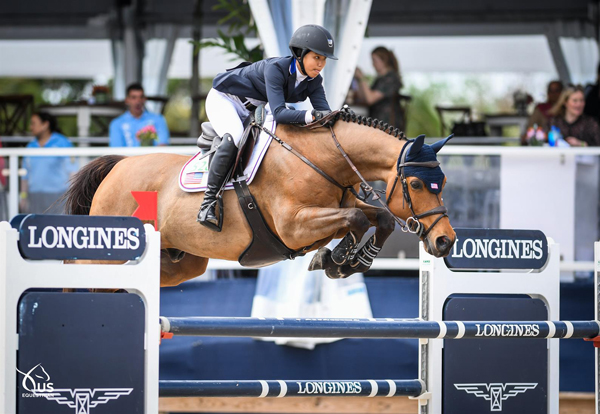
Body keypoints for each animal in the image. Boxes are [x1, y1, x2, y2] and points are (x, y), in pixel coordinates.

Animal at [64, 114, 454, 288]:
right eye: (416, 184)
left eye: (444, 182)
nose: (445, 241)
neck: (321, 158)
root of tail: (117, 167)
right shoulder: (294, 226)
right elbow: (356, 222)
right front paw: (336, 260)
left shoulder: (340, 206)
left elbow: (379, 219)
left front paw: (348, 263)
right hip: (108, 253)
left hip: (182, 262)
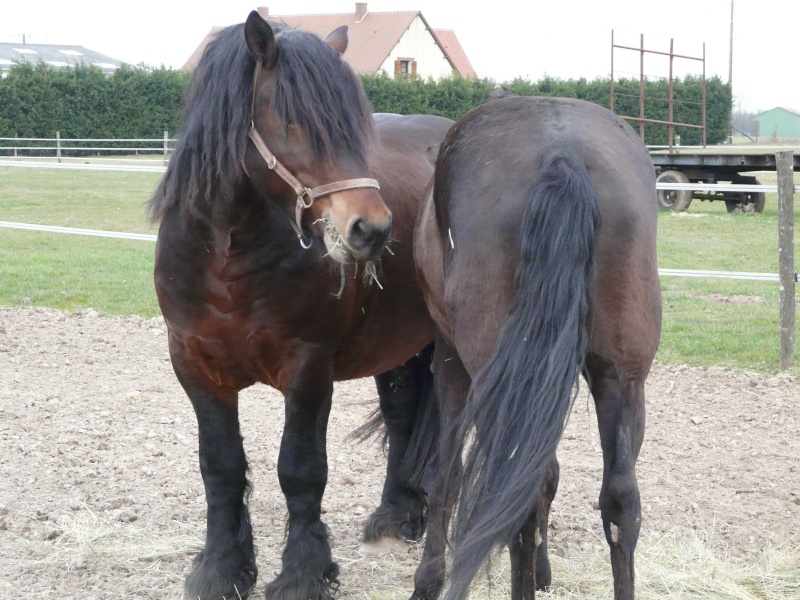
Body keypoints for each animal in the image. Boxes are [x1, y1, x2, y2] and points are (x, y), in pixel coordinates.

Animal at [147, 10, 454, 600]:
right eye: (292, 120)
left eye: (355, 124)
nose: (372, 229)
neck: (228, 257)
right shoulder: (195, 366)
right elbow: (220, 465)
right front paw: (221, 569)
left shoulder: (308, 368)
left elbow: (301, 469)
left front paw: (303, 574)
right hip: (401, 346)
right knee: (405, 417)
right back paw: (396, 517)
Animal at [412, 96, 664, 596]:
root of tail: (561, 158)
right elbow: (549, 474)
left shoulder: (450, 360)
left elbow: (447, 473)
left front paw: (429, 578)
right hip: (622, 379)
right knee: (621, 502)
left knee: (516, 498)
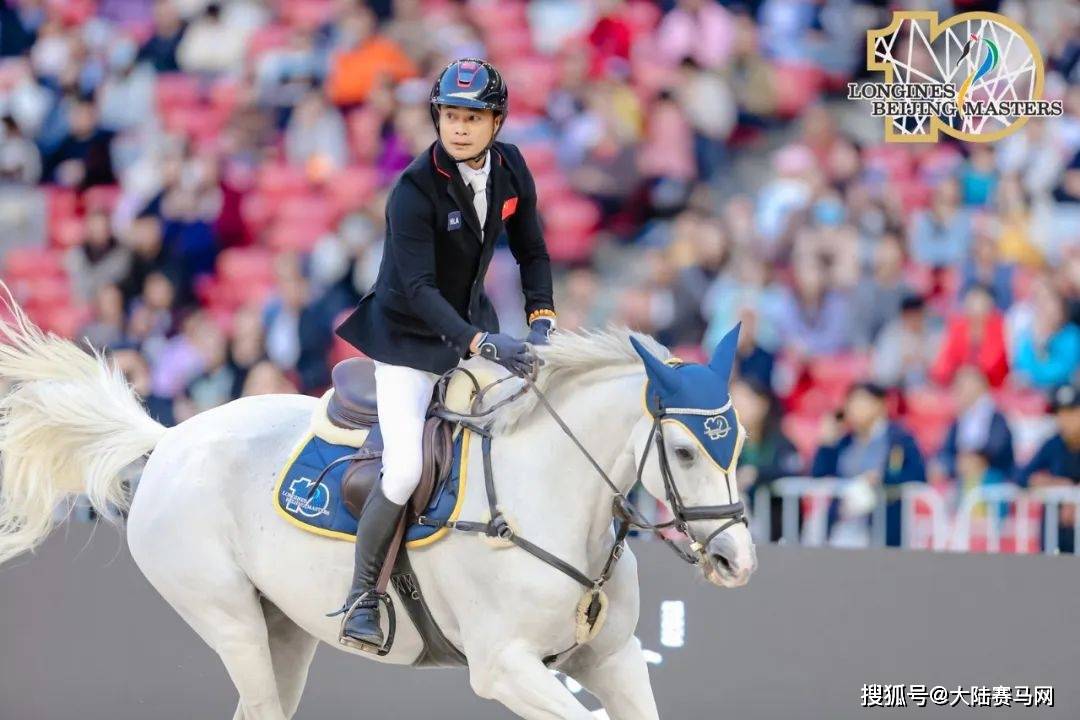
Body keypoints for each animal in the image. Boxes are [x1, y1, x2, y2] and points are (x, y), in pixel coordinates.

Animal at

───

**About this task:** Return each record above as it stands. Pictures stay out.

**Exercise result:**
Body keypoints for each animal in the image. Boxes are [x1, y1, x2, y2] and points are (x, y), in pixel coordinates.

Animal at [64, 114, 454, 288]:
right eye: (416, 184)
left eye: (444, 182)
nose: (445, 241)
neck: (321, 158)
root of tail: (117, 167)
right shoulder: (294, 226)
right elbow: (356, 222)
right front paw: (336, 260)
left shoulder: (340, 206)
left elbow: (379, 219)
left front paw: (348, 263)
right hip: (108, 253)
left hip: (182, 262)
Body keypoints for each animal in the image. Boxes are [x1, y1, x2, y2] and points are (x, y), in pixel coordinates.

Animal at [147, 10, 454, 600]:
right eye: (292, 120)
left eye: (355, 124)
nose: (372, 229)
neck: (228, 257)
right shoulder: (195, 366)
right elbow: (220, 465)
right front paw: (221, 569)
left shoulder: (308, 368)
left elbow: (301, 469)
left front paw: (303, 574)
right hip: (401, 346)
right knee: (405, 417)
right back paw: (396, 517)
Animal at [412, 96, 664, 596]:
root of tail: (561, 158)
right elbow: (549, 474)
left shoulder: (450, 360)
left elbow: (447, 473)
left front paw: (429, 578)
right hip: (622, 379)
right knee: (621, 502)
left knee: (516, 498)
Body keypoints for each animal in the image. Boxes are [x1, y1, x2, y2] and points are (x, y), in pixel coordinates.

Animal at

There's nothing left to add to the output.